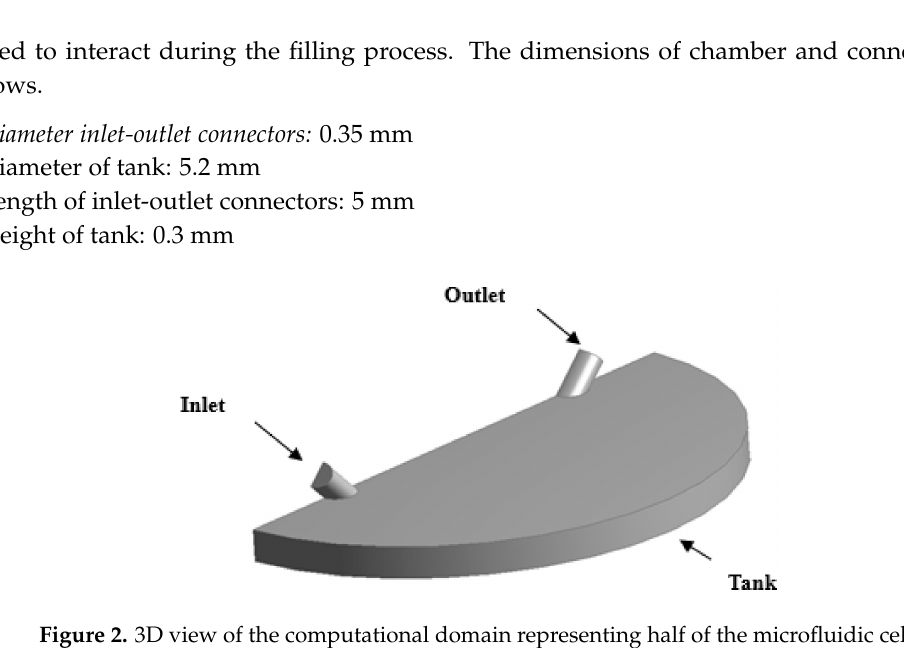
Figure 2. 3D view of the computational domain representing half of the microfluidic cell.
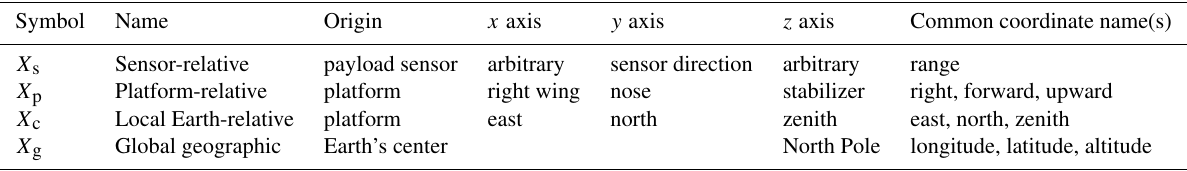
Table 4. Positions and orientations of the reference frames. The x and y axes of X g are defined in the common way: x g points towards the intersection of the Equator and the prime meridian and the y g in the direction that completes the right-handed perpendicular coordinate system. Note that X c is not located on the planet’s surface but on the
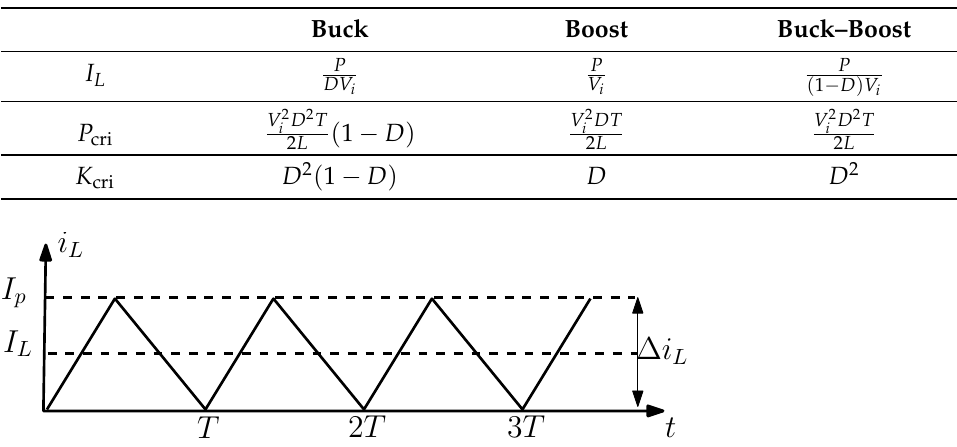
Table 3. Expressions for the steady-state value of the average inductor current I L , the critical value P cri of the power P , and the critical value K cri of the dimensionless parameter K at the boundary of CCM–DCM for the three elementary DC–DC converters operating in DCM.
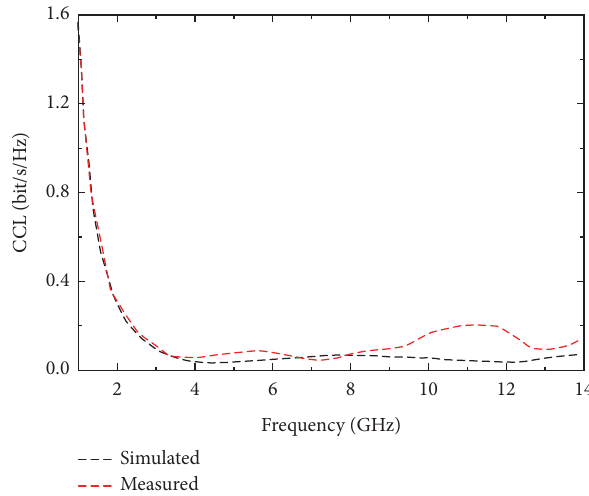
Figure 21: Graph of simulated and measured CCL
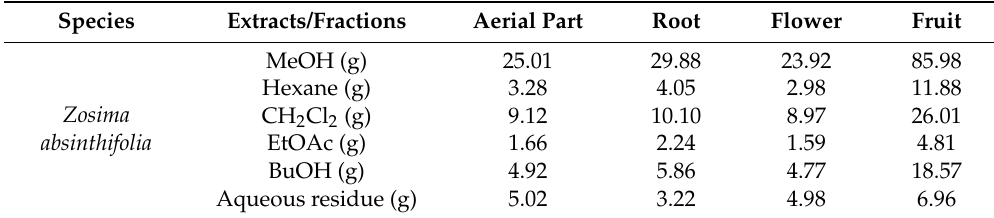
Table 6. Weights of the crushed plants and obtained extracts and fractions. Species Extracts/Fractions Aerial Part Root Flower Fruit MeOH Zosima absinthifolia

● AIM OF THE TASK: Return the line containing "Table 3. Expressions" and every line after it through the end of the records above, exactly and nothing else, but not the pictures.

● EXERCISE OUTPUT:
Table 3. Expressions for the steady-state value of the average inductor current I L , the critical value P cri of the power P , and the critical value K cri of the dimensionless parameter K at the boundary of CCM–DCM for the three elementary DC–DC converters operating in DCM.
Figure 21: Graph of simulated and measured CCL
Table 6. Weights of the crushed plants and obtained extracts and fractions. Species Extracts/Fractions Aerial Part Root Flower Fruit MeOH Zosima absinthifolia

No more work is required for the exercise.